*** Block opens ***

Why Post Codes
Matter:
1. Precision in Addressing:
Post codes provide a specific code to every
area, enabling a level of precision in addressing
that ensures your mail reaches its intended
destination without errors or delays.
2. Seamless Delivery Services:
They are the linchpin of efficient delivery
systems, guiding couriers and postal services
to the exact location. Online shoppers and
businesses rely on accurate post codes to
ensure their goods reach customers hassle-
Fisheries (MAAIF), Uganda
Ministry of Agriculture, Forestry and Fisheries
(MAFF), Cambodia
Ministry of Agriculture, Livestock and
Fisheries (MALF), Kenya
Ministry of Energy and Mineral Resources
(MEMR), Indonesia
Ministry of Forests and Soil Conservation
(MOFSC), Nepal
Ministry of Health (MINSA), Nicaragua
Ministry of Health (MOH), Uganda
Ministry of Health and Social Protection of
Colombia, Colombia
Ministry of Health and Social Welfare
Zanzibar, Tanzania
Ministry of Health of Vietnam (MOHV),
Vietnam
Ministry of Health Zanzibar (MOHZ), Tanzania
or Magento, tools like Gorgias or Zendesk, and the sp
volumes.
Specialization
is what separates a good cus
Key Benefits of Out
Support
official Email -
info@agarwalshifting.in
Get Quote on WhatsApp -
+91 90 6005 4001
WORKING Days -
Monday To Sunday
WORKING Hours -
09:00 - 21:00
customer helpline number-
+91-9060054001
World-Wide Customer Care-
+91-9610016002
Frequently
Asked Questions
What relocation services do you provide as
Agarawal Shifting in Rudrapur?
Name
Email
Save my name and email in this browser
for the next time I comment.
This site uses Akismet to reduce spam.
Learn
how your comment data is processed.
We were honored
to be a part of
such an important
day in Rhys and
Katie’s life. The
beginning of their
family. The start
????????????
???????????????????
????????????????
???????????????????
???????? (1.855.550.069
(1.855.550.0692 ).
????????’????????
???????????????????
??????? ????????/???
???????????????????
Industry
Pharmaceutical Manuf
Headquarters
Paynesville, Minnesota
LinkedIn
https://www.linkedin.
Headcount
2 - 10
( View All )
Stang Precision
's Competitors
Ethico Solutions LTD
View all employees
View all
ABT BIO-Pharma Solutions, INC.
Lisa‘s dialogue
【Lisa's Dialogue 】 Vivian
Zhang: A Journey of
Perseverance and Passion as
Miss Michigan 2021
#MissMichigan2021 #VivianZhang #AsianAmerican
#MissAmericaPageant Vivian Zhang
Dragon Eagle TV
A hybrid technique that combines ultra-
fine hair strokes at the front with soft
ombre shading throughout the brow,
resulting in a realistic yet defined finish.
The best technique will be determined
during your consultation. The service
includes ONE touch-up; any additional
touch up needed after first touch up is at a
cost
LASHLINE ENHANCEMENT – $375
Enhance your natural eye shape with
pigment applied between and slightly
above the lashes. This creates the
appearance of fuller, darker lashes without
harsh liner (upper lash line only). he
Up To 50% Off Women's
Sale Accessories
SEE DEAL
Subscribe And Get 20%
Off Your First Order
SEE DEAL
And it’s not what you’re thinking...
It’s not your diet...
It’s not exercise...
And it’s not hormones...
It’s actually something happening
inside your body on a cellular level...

*** Block closes ***

**What the task asks**. Rewrite every line of the records, swapping each "SEE DEAL" for "GET DEAL" and keeping everything else the same.

**Finished task**.
Why Post Codes
Matter:
1. Precision in Addressing:
Post codes provide a specific code to every
area, enabling a level of precision in addressing
that ensures your mail reaches its intended
destination without errors or delays.
2. Seamless Delivery Services:
They are the linchpin of efficient delivery
systems, guiding couriers and postal services
to the exact location. Online shoppers and
businesses rely on accurate post codes to
ensure their goods reach customers hassle-
Fisheries (MAAIF), Uganda
Ministry of Agriculture, Forestry and Fisheries
(MAFF), Cambodia
Ministry of Agriculture, Livestock and
Fisheries (MALF), Kenya
Ministry of Energy and Mineral Resources
(MEMR), Indonesia
Ministry of Forests and Soil Conservation
(MOFSC), Nepal
Ministry of Health (MINSA), Nicaragua
Ministry of Health (MOH), Uganda
Ministry of Health and Social Protection of
Colombia, Colombia
Ministry of Health and Social Welfare
Zanzibar, Tanzania
Ministry of Health of Vietnam (MOHV),
Vietnam
Ministry of Health Zanzibar (MOHZ), Tanzania
or Magento, tools like Gorgias or Zendesk, and the sp
volumes.
Specialization
is what separates a good cus
Key Benefits of Out
Support
official Email -
info@agarwalshifting.in
Get Quote on WhatsApp -
+91 90 6005 4001
WORKING Days -
Monday To Sunday
WORKING Hours -
09:00 - 21:00
customer helpline number-
+91-9060054001
World-Wide Customer Care-
+91-9610016002
Frequently
Asked Questions
What relocation services do you provide as
Agarawal Shifting in Rudrapur?
Name
Email
Save my name and email in this browser
for the next time I comment.
This site uses Akismet to reduce spam.
Learn
how your comment data is processed.
We were honored
to be a part of
such an important
day in Rhys and
Katie’s life. The
beginning of their
family. The start
????????????
???????????????????
????????????????
???????????????????
???????? (1.855.550.069
(1.855.550.0692 ).
????????’????????
???????????????????
??????? ????????/???
???????????????????
Industry
Pharmaceutical Manuf
Headquarters
Paynesville, Minnesota
LinkedIn
https://www.linkedin.
Headcount
2 - 10
( View All )
Stang Precision
's Competitors
Ethico Solutions LTD
View all employees
View all
ABT BIO-Pharma Solutions, INC.
Lisa‘s dialogue
【Lisa's Dialogue 】 Vivian
Zhang: A Journey of
Perseverance and Passion as
Miss Michigan 2021
#MissMichigan2021 #VivianZhang #AsianAmerican
#MissAmericaPageant Vivian Zhang
Dragon Eagle TV
A hybrid technique that combines ultra-
fine hair strokes at the front with soft
ombre shading throughout the brow,
resulting in a realistic yet defined finish.
The best technique will be determined
during your consultation. The service
includes ONE touch-up; any additional
touch up needed after first touch up is at a
cost
LASHLINE ENHANCEMENT – $375
Enhance your natural eye shape with
pigment applied between and slightly
above the lashes. This creates the
appearance of fuller, darker lashes without
harsh liner (upper lash line only). he
Up To 50% Off Women's
Sale Accessories
GET DEAL
Subscribe And Get 20%
Off Your First Order
GET DEAL
And it’s not what you’re thinking...
It’s not your diet...
It’s not exercise...
And it’s not hormones...
It’s actually something happening
inside your body on a cellular level...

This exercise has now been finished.